Instrucciones de la tarea —
Conteste con base en el texto sobre la familia en la sociedad judía:
(a) ¿Cuál era la institución principal en la sociedad judía?
(b) ¿Qué expresión se usa para decir que alguien funda una familia?
(c) Según el prólogo del libro de Job, ¿dónde hacían fiesta cada día los hijos del patriarca?

Texto fuente —
━━━━━━━━━━━━━━━━━━━━

Reflexiones diarias sobre argumentos de espiritualidad y vida carmelitana, con incursiones en el mundo del arte y de la cultura

miércoles, 3 de agosto de 2016

Curso de Biblia 2016. 77- La familia en la sociedad judía



Curso de introducción a la lectura de la Biblia 2016
P. Eduardo Sanz de Miguel, o.c.d.
77. Las instituciones judías 
1) La familia

En la sociedad judía, la institución principal era la familia. Con el pasar del tiempo, adquirieron una importancia cada vez mayor el rey y sus consejeros, así como los sacerdotes, los profetas y los sabios. Hoy hablaremos de la institución familiar y los días próximos, de las otras.

La familia y la sociedad conservaron la estructura patriarcal, en la que el padre (y, a su muerte, el hijo mayor) era el dueño de todas las propiedades e incluso de las vidas de los miembros del grupo; aunque, con el pasar del tiempo, el condenado por el padre o por los ancianos del clan podrá apelar al rey (2Sam 14,4-11). Más tarde –al menos teóricamente– solo la reunión de los ancianos de la ciudad podrá condenar a muerte.

Lentamente decreció el sentimiento de solidaridad tribal y se fue reduciendo el número de miembros de la familia. 

Las condiciones de los edificios en los núcleos habitados son distintas que las de las tiendas en el desierto. 

Cuando un hijo se casa, normalmente se establece en una casa independiente. De hecho, cuando alguien funda una familia se dice que «construye una casa» (Neh 7,4). 

El libro de Job se sitúa de manera ficticia en la época patriarcal, pero refleja las costumbres de una época muy posterior. De hecho, en el prólogo se dice que el patriarca vivía en un edificio con su mujer y cada uno de sus hijos en otro independiente y hacían fiesta cada día en la casa de un hermano (Job 1,4s). 

También los hijos casados de David vivían cada uno en su casa (2Sam 13,4s).

━━━━━━━━━━━━━━━━━━━━

Extractos de datos —

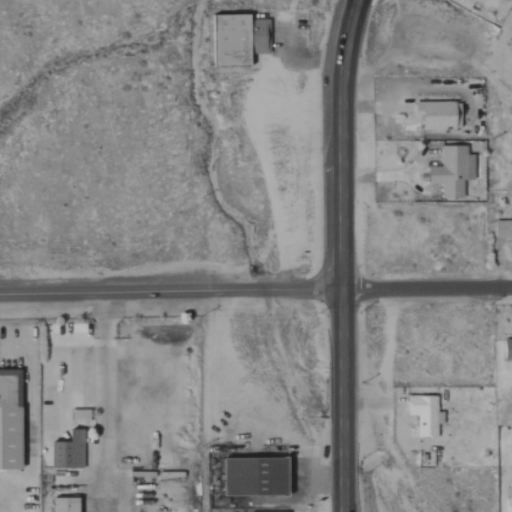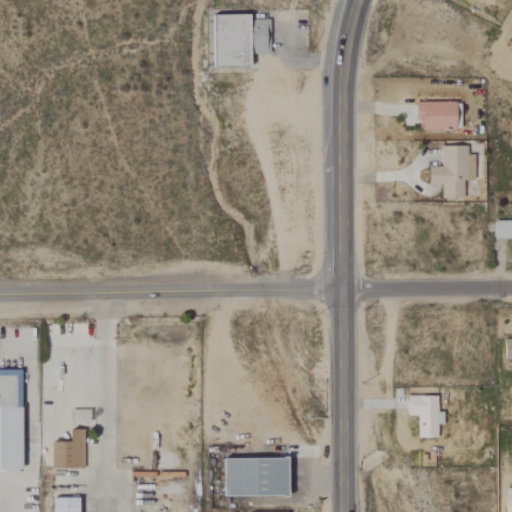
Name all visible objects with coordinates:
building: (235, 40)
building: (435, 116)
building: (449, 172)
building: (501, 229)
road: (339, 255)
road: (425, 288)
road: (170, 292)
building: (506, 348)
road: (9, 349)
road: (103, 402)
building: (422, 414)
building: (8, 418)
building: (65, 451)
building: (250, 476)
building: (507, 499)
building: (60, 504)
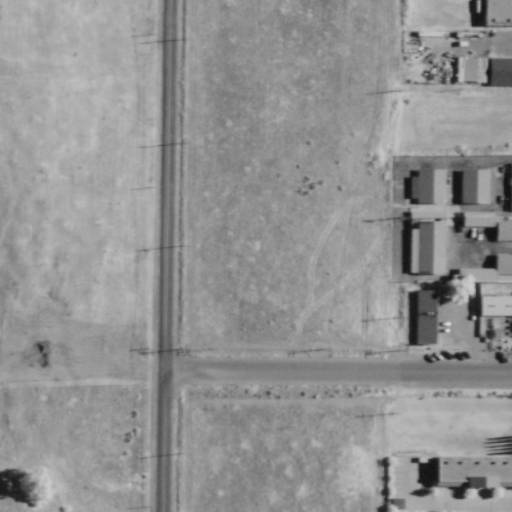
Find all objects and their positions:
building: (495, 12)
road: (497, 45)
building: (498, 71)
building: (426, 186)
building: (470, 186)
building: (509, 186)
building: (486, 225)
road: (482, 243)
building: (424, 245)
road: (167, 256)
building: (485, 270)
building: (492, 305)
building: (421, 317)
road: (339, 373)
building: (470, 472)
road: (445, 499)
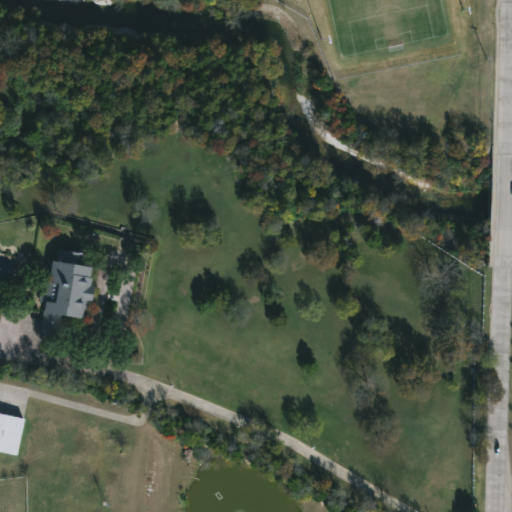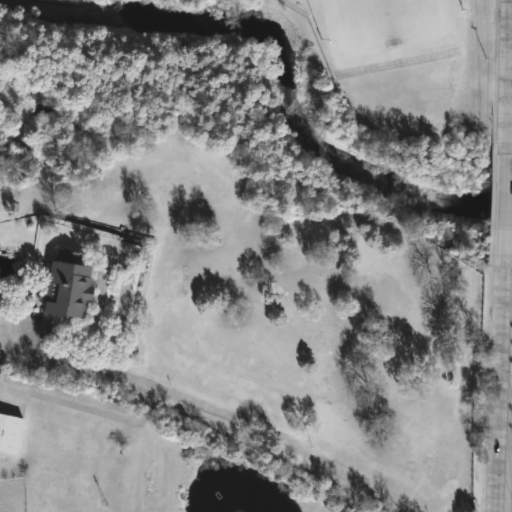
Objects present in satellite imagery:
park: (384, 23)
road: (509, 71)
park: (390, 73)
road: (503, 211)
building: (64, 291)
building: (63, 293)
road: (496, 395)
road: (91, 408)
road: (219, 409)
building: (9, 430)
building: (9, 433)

━━━━━━━━━━━━━━━━━━━━

Resultado —
(a) La familia.
(b) Se dice que «construye una casa».
(c) En la casa de un hermano.